Even then, the answer usually isn't to sue for monetary damages; it's to sue to compel government to honor your constitutional freedoms.

Senate Bill 281 (by Sen. Vicki Marble, R-Fort Collins, and Sen. Tim Neville, R-Littleton) aims to punish local governments that fail to enforce federal immigration law - aka "sanctuary cities."

Senate Bill 284 (by Sen. Kevin Lundberg, R-Berthoud, and Sen. Marble) would require that health care providers present women who are considering an abortion with certain information about their pregnancies and health care options.

Both of those issues are squarely outside CCJL's policy purview - unless the bills use private lawsuits as an enforcement mechanism. That's why CCJL opposes both bills, so long as the personal injury lawsuit provisions remain.

Under SB 281, if a crime is committed by someone determined to be an illegal alien, crime victims would be allowed to sue the local jurisdiction for damages. Ironically, crime victims cannot sue state or local governments for criminal acts committed by legal residents.
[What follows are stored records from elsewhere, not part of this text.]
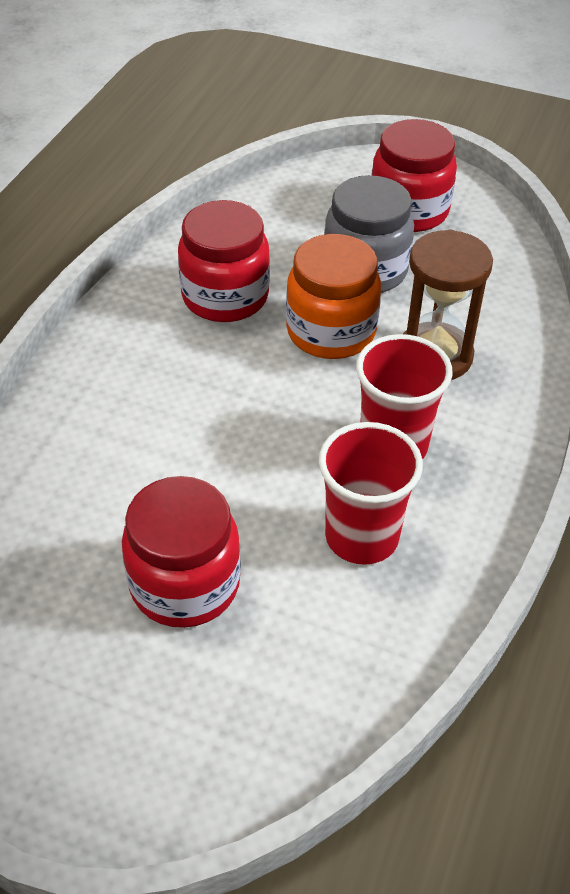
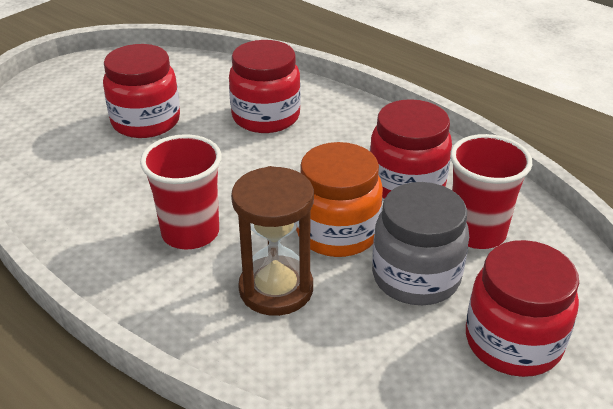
camera: 110 degrees right, 10 degrees down
red cup [319,422,423,565] -> red cup moved to [450,134,532,249]
none -> red jar [229,40,301,133]

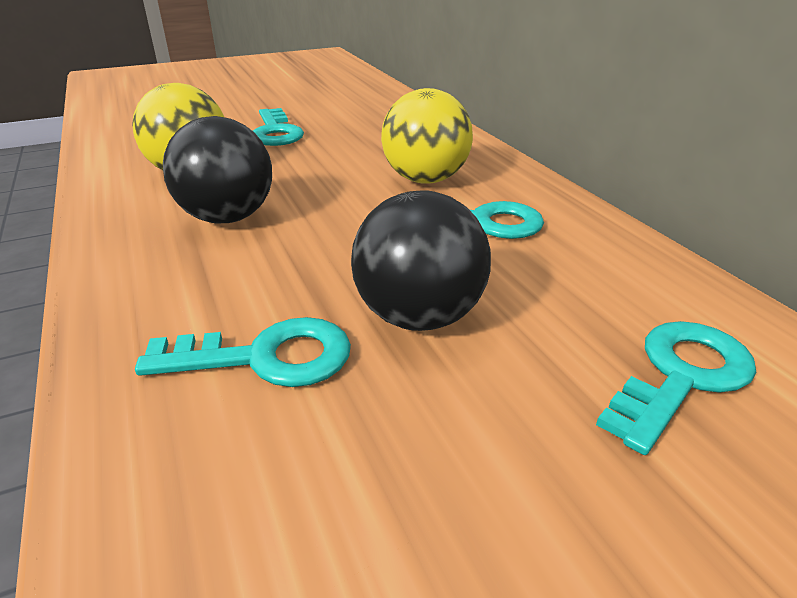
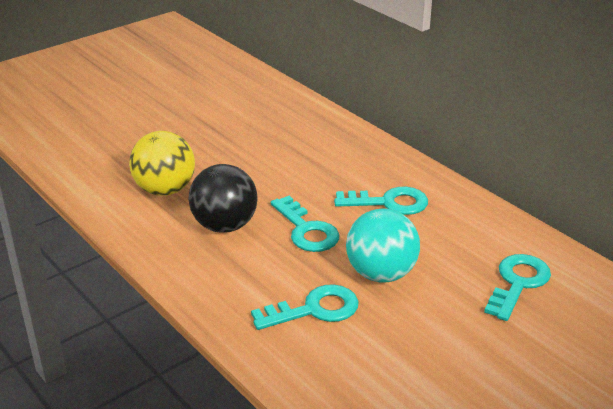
camera: 15 degrees left, 0 degrees up
turquoise key [253,108,304,146] -> turquoise key moved to [271,196,340,252]
black ball [351,190,491,331] -> turquoise ball [346,209,420,283]
yellow ball [381,88,473,184] -> none

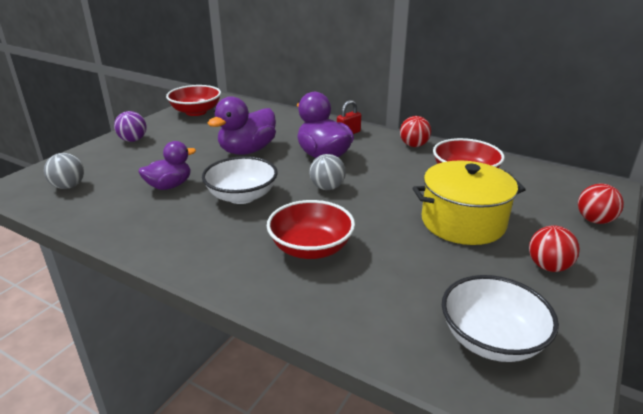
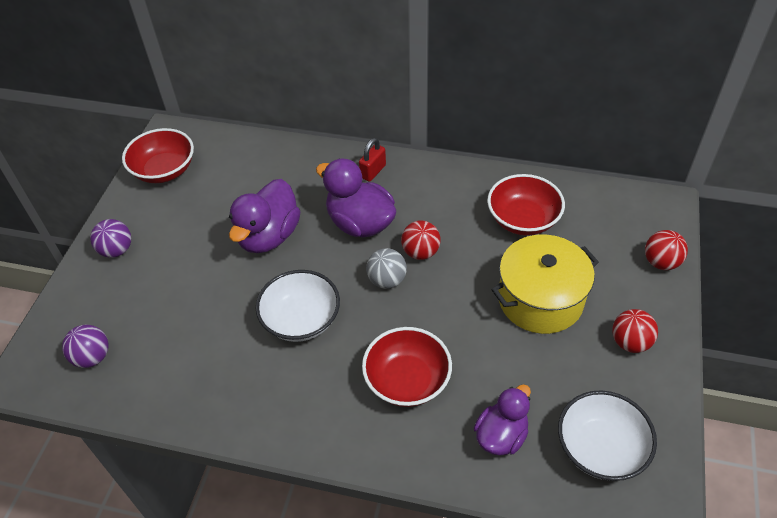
camera: 15 degrees left, 20 degrees up
grey ball [44,153,84,189] -> purple ball [62,325,108,368]
purple duck [139,141,196,190] -> purple duck moved to [474,384,531,456]
red ball [400,116,431,147] -> red ball moved to [401,220,441,260]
That is, you cannot sue the police department for failure to prevent a crime.

It's doubtful that a crime victim could prove all of the elements necessary to successfully bring such a lawsuit against a "sanctuary jurisdiction." So, the lawsuit provisions may be an empty threat.

SB 284 includes a "kitchen sink" provision that allows someone who suffers a "loss or injury" due to an abortion provider's failure to provide required information to sue for "damages, punitive damages, treble damages, and such equitable remedies as the court may deem appropriate." Translation: sue for everything your lawyer can dream up!

Government's job is to see that laws are followed, so lawmakers should enforce the law through state agencies, not by unleashing an army of personal injury lawyers to do their bidding.
For more background, read CCJL's issue papers on the perils of enforcement through private litigation or about the rational basis for limits on governmental liability.


HB 1254: A cynical attack on common-sense lawsuit limits

Monday, March 27, 2017

On Wednesday, March 29, members of the House Judiciary Committee will be presented with a plea to eliminate limits on non-economic damages in lawsuits related to the wrongful death of a minor (under age 21). 

House Bill 1254 (sponsored by House Majority Leader KC Becker, D-Boulder) threatens dissenting lawmakers with the axiom, "If you're explaining, you're losing!" After all, who wants to explain a "heartless" vote to deny parents damages for "emotional stress" or "loss of enjoyment" when a loved one has been taken from them due to the wrongful act of another?

That's tough duty, but in this case, it's the right thing to do.

First, recall that there are no caps in Colorado law for actual (economic) damages.



Next, keep in mind that non-economic damages address factors that are subjective or unquantifiable, such as "pain and suffering" and "emotional stress." These are damages, to be sure, but there's no matrix by which to objectively evaluate the "value" of those damages. One jury might award $500,000; another hearing the same facts might award $5 million.

The purpose of limits on non-economic damages is to balance the legitimate interests of the family to be compensated for the emotional cost of a tragic loss while preserving the ability of consumers, in general, to afford insurance.

HB 1254 is so broadly written that it even eliminates caps on damages brought against non-profits - like Boy Scouts, Girl Scouts and summer camps - and those brought against city recreation leagues or schools. If this bill passes, the cost of purchasing necessary liability coverage for those activities will be severely affected - and those costs will be passed along to parents.

Worse still, the bill does not merely lift the caps for wrongful death. It stealthily lifts the cap on injuries "recoverable in an action" for wrongful death.

Today, these damages are capped at $436,070 and can be raised to higher levels in particularly egregious cases. These are common-sense limits that should not be raised in this ham-handed manner.